◆ **工作任务 A**:
根据关于汉语教学与文化的文章回答以下问题:
(i) 摘要中说,国际汉语教师既要防止什么,又要避免什么?
(ii) 在北京的来华汉语教学项目调查中,外国学生最不喜欢的活动是什么?
(iii) 朱老师是在什么场合引用那位CEO的建言的?
◆ **工作任务 B**: 从关于汉语教学与文化的文章的最后一句之后续写下去。

◆ **文本节选**:
----------------
国际汉语教育与文化的三方面关系
叶军
华东师范大学对外汉语学院
【摘要】语言是文化的载体,语言是文化的传播工具,语言和文化不可分。在国际汉语教学中,文化体现在三个方面——文化是学习的目的和动机,文化是教学的材料和方法,文化是语言本身(即学习的内容)。国际汉语教师应具有正确的语言观和文化观,既要防止以文化的名义削弱或取代语言教学,又要避免文化沦为语言教学的点缀和附庸。
【关键词】国际汉语教育 汉语教师 文化
目前,国际汉语教育界都热衷于讨论文化问题,但是,不管是国家政策层面还是实际操作层面,都不支持将纯粹意义上的文化传播作为首选之策。周易八卦、太极武术、剪纸窗花、琴棋书画自然各具魅力,但能够大规模地、持久地、不动声色地扩大中国文化影响力之举,唯有汉语教学。本文愿意以汉语教师的本分,从汉语教学的角度探讨一下文化,看看在汉语教师的眼中,文化究竟应该是什么模样。
有人在北京的来华汉语教学项目中做过调查,外国学生最不喜欢的活动就是被组织去看京剧。这一结果让人震惊。京剧向来被认为是中国的国粹,这些学汉语的学生居然最不喜欢,这不是说明我们的文化教育很失败吗?其实,这件事情既不能怪学生,也不能怪京剧,关键问题是出在教师的文化观上。教师们的一般思路是:因为语言文化不可分,所以教语言,就要教文化,所以就要介绍文化知识,组织文化活动;京剧是国粹,是中国文化的代表,所以要组织看京剧。这样的思路过于简单,而其最大的问题是,将文化看作是语言的身外之物,是语言教学的附属品或装饰物。
那么,语言教学中文化应该是什么角色呢?美国西海岸的一所高中教中文的朱老师在学校组织的返校夜(back to school night,即家长会)上,引用了一位大企业CEO给大学一年级学生的建言,说明学习中文的重要性[1]。那位CEO说的是:
1. 学一门外语,首推中文;
2. 学好数学,为专业学习打好基础;
3. 选一门表演课,掌握与人沟通和表现自己的技能;
4. 选一门实验课,培养动手能力;
5. 树立全球眼光,学习他国国情与文化。
我认为,朱老师引用CEO的建言非常有道理,这些建言从动机、内容、材料和方法三个层面上反映了文化与语言教学密不可分的关系,而在像朱老师这样的国际汉语教师眼中,文化是语言学习的动机,文化是语言学习的内容,文化是语言教学的材料和方法。
----------------
◆ **分析数据**:
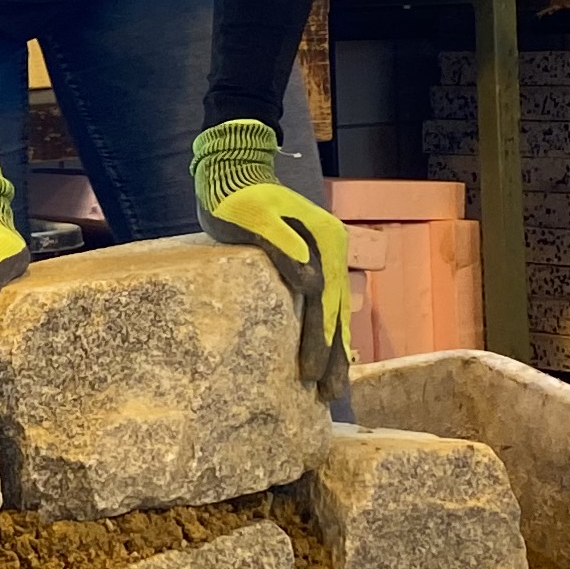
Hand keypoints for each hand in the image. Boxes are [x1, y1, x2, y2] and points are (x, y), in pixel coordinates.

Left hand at [192, 118, 351, 399]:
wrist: (233, 171)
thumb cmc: (236, 196)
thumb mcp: (254, 218)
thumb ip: (282, 247)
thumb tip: (312, 286)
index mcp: (325, 243)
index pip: (326, 303)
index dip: (320, 342)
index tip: (312, 375)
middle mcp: (332, 252)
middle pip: (336, 313)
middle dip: (333, 357)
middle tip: (328, 397)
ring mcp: (324, 257)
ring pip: (334, 312)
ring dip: (334, 351)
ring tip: (331, 389)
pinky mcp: (309, 263)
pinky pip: (323, 305)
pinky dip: (325, 331)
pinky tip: (324, 355)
----------------
◆ **答案 A**:
(i) 既要防止以文化的名义削弱或取代语言教学,又要避免文化沦为语言教学的点缀和附庸。
(ii) 被组织去看京剧。
(iii) 在学校组织的返校夜(即家长会)上。

◆ **答案 B**:
一、文化是语言学习的动机
这里所谓文化是动机并不是指“因为热爱中国文化所以想学中文”之类。根据斯坦福大学的一份报告,出于职业发展等现实动机选修汉语的学生人数要远远多于出于文化或兴趣因素选修汉语者。在一般情况下,以文化认同或兴趣为主因而学习某种外语的人总是少数,而多数外语学习者会更看重目的语的工具性。美国人因此认为,他们没有必要学习外语,英语是世界的语言了,他们已经获得了这一工具。那么,CEO的建言何以打动不爱学外语的美国人学习中文?
这使我想起汉语教师在海外经常被问到的另一个问题,“海外华人需要学汉语吗?”
第一代华人移民,他们的母语是汉语,移居海外之后,学习使用当地的语言,对他们迅速融入当地社会,适应当地生活是必然之选。对于他们的子女,也就是第二代、第三代华人移民来说,他们出生在当地,成长于当地,与土生土长的当地人无异,他们父辈、祖辈所使用汉语不成为他们的必然选项,这也是正常的。很多人加入了所居国的国籍,他们即使不学汉语,也不应被说成数典忘祖。既然用简单的爱国主义逻辑劝导海外华人学习汉语不甚恰当,我们又该如何鼓励海外华人把汉语和中华文明在异国他乡传承下去呢?对这个问题的回答,我们不妨换一个思路,从宏观的国家民族大义的角度,换成微观的个人事业发展的角度。
人的发展要适应时代的发展。在当今全球化的时代,一个人应该树立多元的世界观和价值观,学习他国的语言和文化(CEO的第1条和第5条建言),这样有利于帮助我们获得全球视野,而不至于褊狭于一隅。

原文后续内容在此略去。